> **STUDY TEXT**:
|---|
RNN (Recurrent Neural Network)

RNN
python
Text generation with RNN
Author

ujjal

Published

June 27, 2023

RNN (Recurrent Neural Network)

  • A RNN is a type of artificial neural network which uses sequential data or time series data
  • A RNN is a several copy of same neural network that are aligned togther and each one passes its output to the next one
  • Each copy call timestep because it receives different input at different time step
  • RNN are call recurrent because they perform the same task for every element of a sequence.
  • RNN have a memory which capture information about what has been calculated so far #### Application
  • Rnn are used for time series analysis
  • when we need to make a predction based on previous data, not only current data

Problems of standard network:

  • Inputs, outputs can be different lengths in different examples.
  • Doesn’t share features learned across different positions of text.

Types of RNN:

  • one-to-one
  • one-to-many
  • many-to-one
  • many-to-many

Unfolding RNN

RNN backpropagation through time

forward pass

Backword pass

The BPTT algorithm is used to calculate the gradients of the loss with respect to the parameters of the RNN

first calculate gradient with respect to (\(w_0\))
\[\frac{\mathrm{d}E_1}{\mathrm{d}W_0} = \frac{\mathrm{d}E_1}{\mathrm{d}y_1} \frac{\mathrm{d}y_1}{\mathrm{d}W_0}\] \[\frac{\mathrm{d}E_2}{\mathrm{d}W_0} = \frac{\mathrm{d}E_2}{\mathrm{d}y_2} \frac{\mathrm{d}y_2}{\mathrm{d}W_0}\] \[\frac{\mathrm{d}E_3}{\mathrm{d}W_0} = \frac{\mathrm{d}E_3}{\mathrm{d}y_3} \frac{\mathrm{d}y_3}{\mathrm{d}W_0}\] \[\frac{\mathrm{d}E_4}{\mathrm{d}W_0} = \frac{\mathrm{d}E_4}{\mathrm{d}y_4} \frac{\mathrm{d}y_4}{\mathrm{d}W_0}\]

All RNN unit have same weights

calculate gradient with respect to recurrent weights(\(w_h\))
|---|
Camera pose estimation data
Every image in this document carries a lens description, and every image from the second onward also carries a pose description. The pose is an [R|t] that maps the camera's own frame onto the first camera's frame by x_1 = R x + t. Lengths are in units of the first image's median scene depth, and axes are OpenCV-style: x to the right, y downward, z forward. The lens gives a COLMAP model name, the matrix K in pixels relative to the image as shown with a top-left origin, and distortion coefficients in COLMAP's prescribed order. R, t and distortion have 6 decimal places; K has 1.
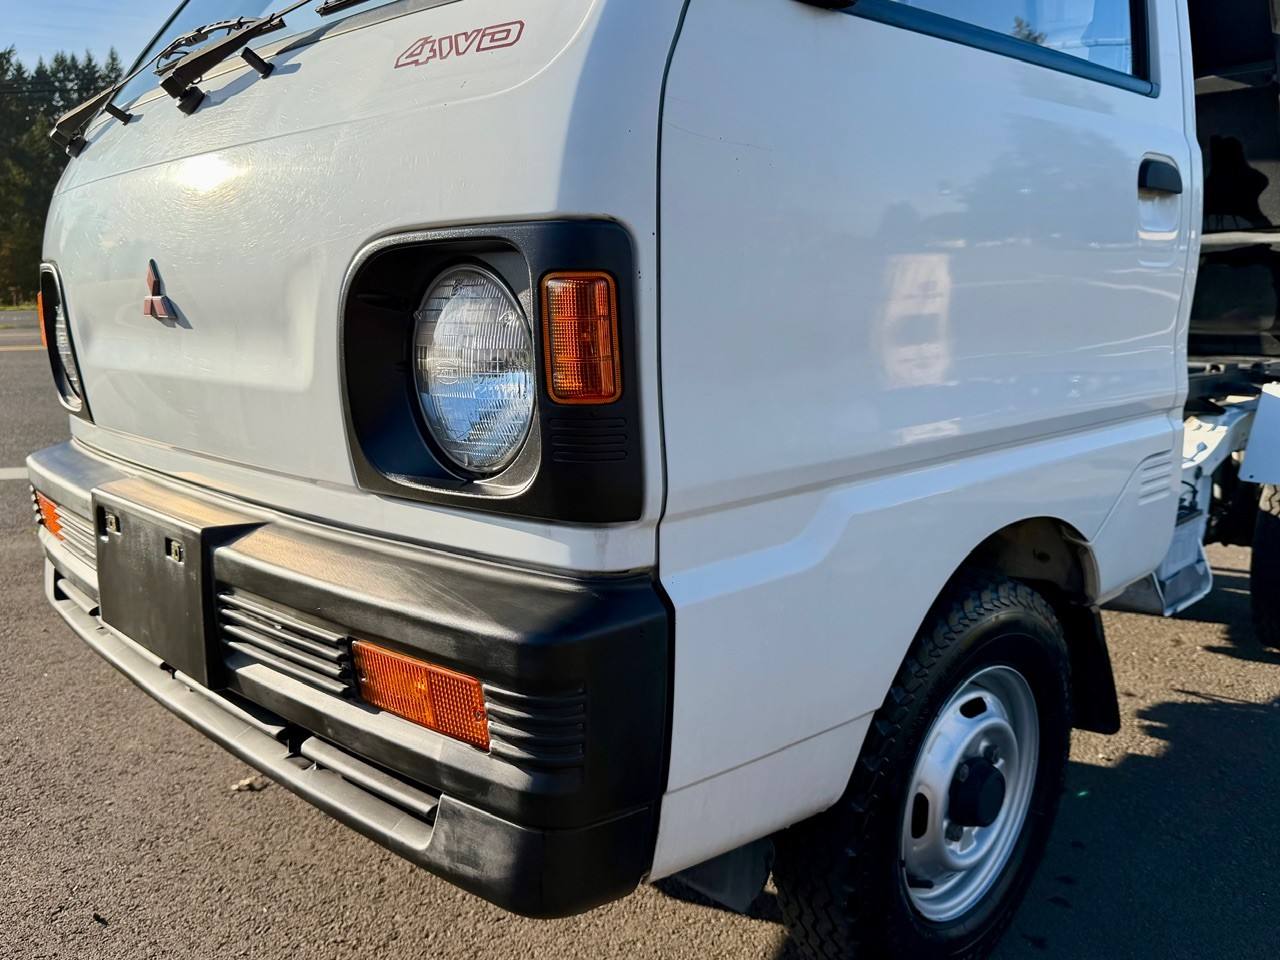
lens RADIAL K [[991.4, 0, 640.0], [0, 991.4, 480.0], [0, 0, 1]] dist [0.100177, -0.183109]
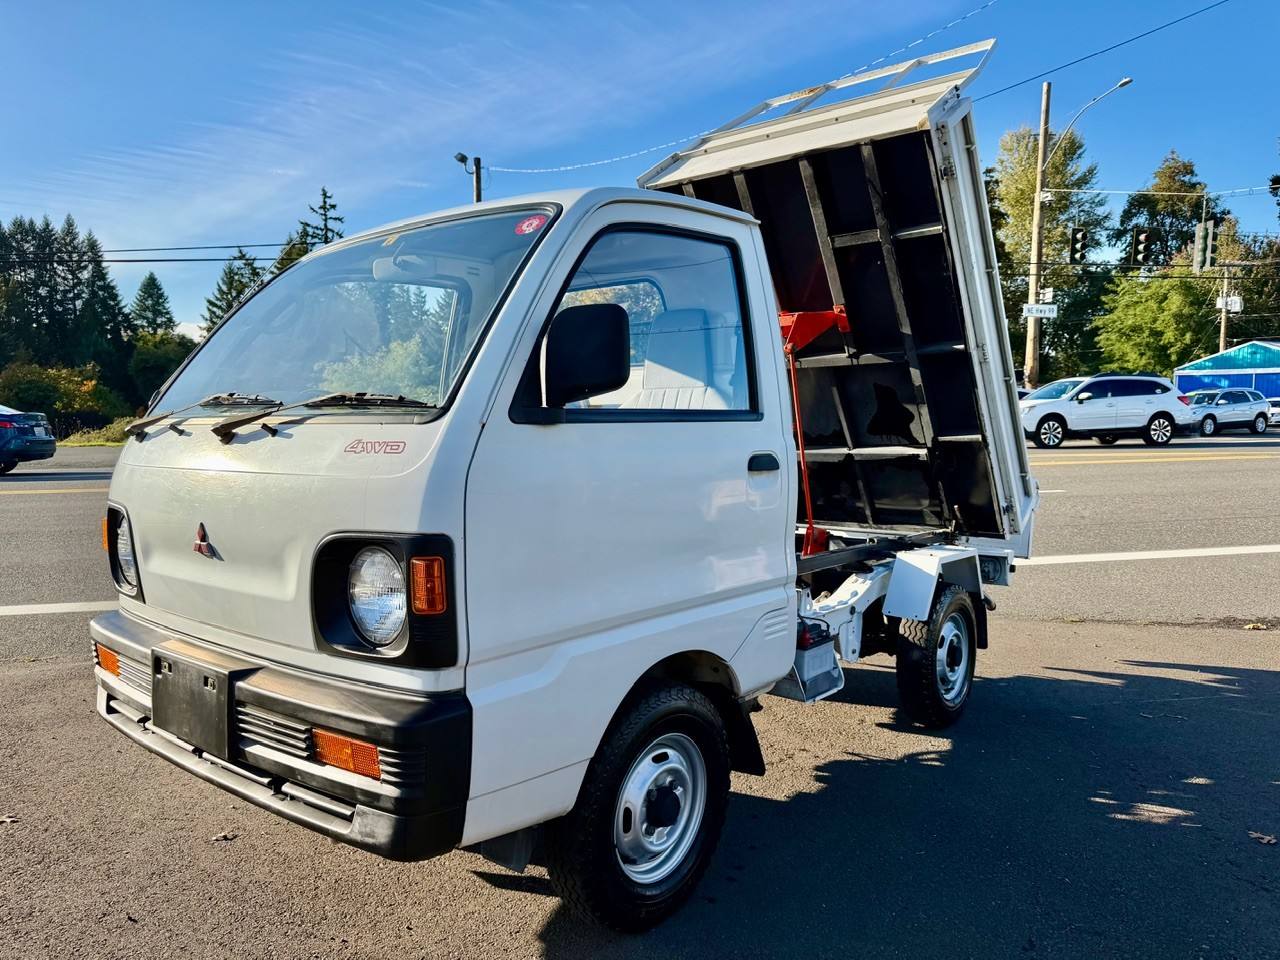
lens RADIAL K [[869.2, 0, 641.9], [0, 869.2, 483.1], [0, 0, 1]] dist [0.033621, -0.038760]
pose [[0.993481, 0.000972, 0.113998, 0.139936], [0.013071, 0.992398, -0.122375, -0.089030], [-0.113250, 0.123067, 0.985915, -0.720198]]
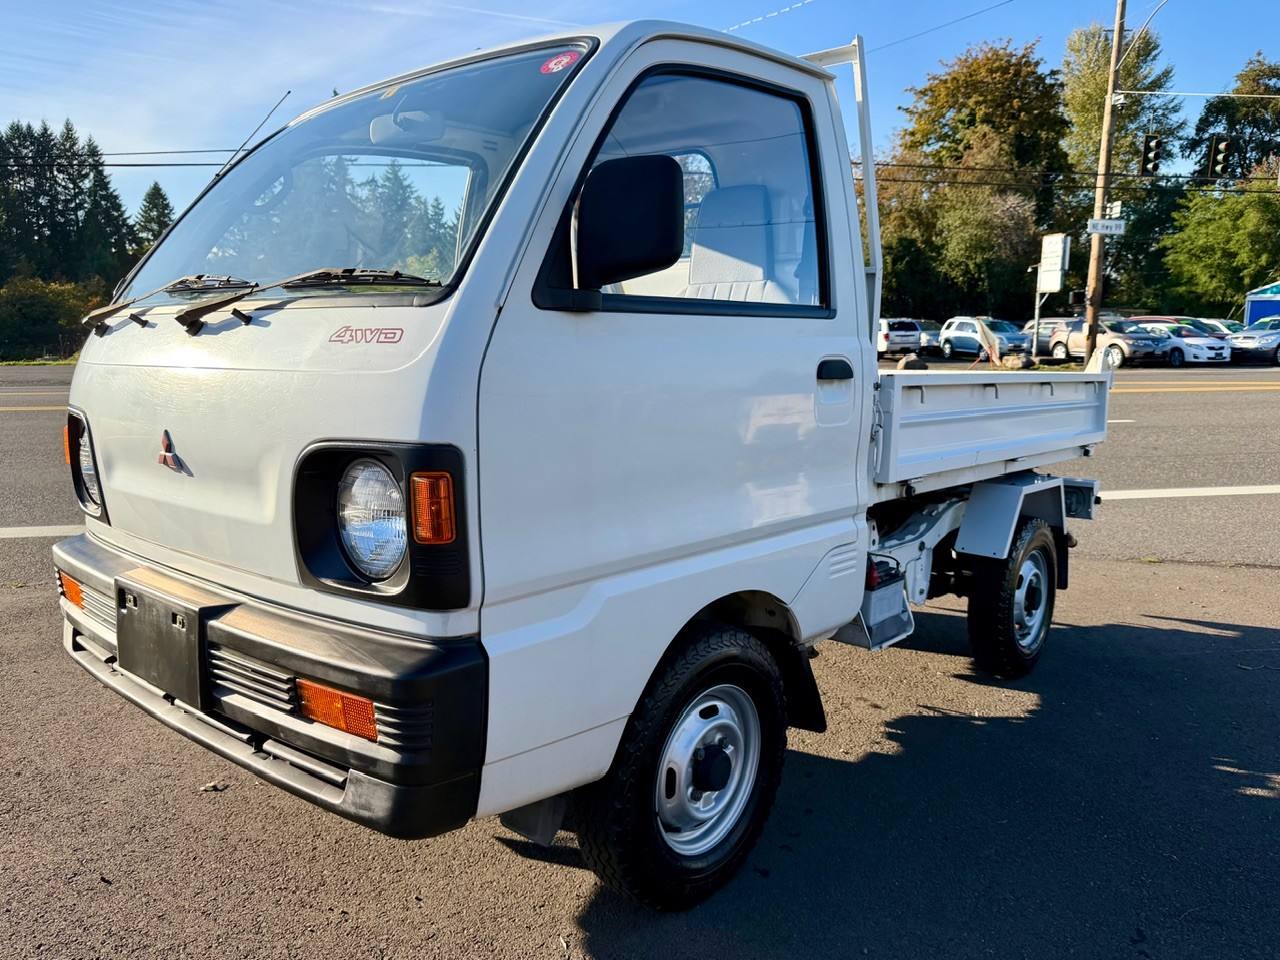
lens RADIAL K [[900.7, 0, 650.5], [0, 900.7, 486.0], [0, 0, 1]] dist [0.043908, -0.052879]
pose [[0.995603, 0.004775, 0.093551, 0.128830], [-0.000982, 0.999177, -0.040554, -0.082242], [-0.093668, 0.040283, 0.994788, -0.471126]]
|---|
> **DESCRIPTION OF THE TASK**: In the RNN notes, what does the BPTT algorithm calculate?

> **SOLUTION TO THE EXERCISE**: The gradients of the loss with respect to the parameters of the RNN.